Collected data entries:

=== Section Start ===

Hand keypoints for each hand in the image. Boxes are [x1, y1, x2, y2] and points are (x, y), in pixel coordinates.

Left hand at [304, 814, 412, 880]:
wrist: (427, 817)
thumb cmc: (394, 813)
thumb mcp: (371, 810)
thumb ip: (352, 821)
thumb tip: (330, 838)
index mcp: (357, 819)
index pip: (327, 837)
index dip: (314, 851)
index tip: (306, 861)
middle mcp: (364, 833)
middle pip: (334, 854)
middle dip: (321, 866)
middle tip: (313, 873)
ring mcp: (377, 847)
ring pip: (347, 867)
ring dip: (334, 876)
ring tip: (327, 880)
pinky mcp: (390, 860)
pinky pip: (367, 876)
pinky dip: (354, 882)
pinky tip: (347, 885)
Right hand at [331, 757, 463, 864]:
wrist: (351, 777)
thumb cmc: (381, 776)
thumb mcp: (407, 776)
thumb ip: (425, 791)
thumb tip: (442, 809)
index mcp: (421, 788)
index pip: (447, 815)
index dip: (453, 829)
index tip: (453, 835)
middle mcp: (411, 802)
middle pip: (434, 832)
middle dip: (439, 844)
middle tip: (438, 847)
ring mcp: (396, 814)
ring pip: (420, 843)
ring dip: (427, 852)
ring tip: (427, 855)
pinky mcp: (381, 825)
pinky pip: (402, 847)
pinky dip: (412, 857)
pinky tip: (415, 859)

=== Section End ===

## [Directions for this task]
Verbatim reproduction of the entries is required.

## [Output of the task]
Hand keypoints for each hand in the image. Boxes are [x1, y1, x2, y2] and points are (x, y), in pixel coordinates.

Left hand at [304, 814, 412, 880]:
wrist: (427, 817)
thumb cmc: (394, 813)
thumb mcp: (371, 810)
thumb ip: (352, 821)
thumb tip: (330, 838)
index mcp: (357, 819)
index pip: (327, 837)
index dip: (314, 851)
index tip: (306, 861)
middle mcp: (364, 833)
middle pip: (334, 854)
middle dip: (321, 866)
middle tip: (313, 873)
ring mcp: (377, 847)
ring pip: (347, 867)
ring dip: (334, 876)
ring tip: (327, 880)
pinky mcp: (390, 860)
pinky pip: (367, 876)
pinky dip: (354, 882)
pinky tip: (347, 885)
Right hand at [331, 757, 463, 864]:
wrist: (351, 777)
thumb cmc: (381, 776)
thumb mcp: (407, 776)
thumb ip: (425, 791)
thumb tip: (442, 809)
index mcp: (421, 788)
index pip: (447, 815)
index dip: (453, 829)
index tip: (453, 835)
middle mcp: (411, 802)
middle pip: (434, 832)
middle dip: (439, 844)
middle tip: (438, 847)
ring mcp: (396, 814)
ring pip: (420, 843)
ring dip: (427, 852)
ring tip: (427, 855)
pinky mcp: (381, 825)
pinky pip: (402, 847)
pinky dip: (412, 857)
pinky tip: (415, 859)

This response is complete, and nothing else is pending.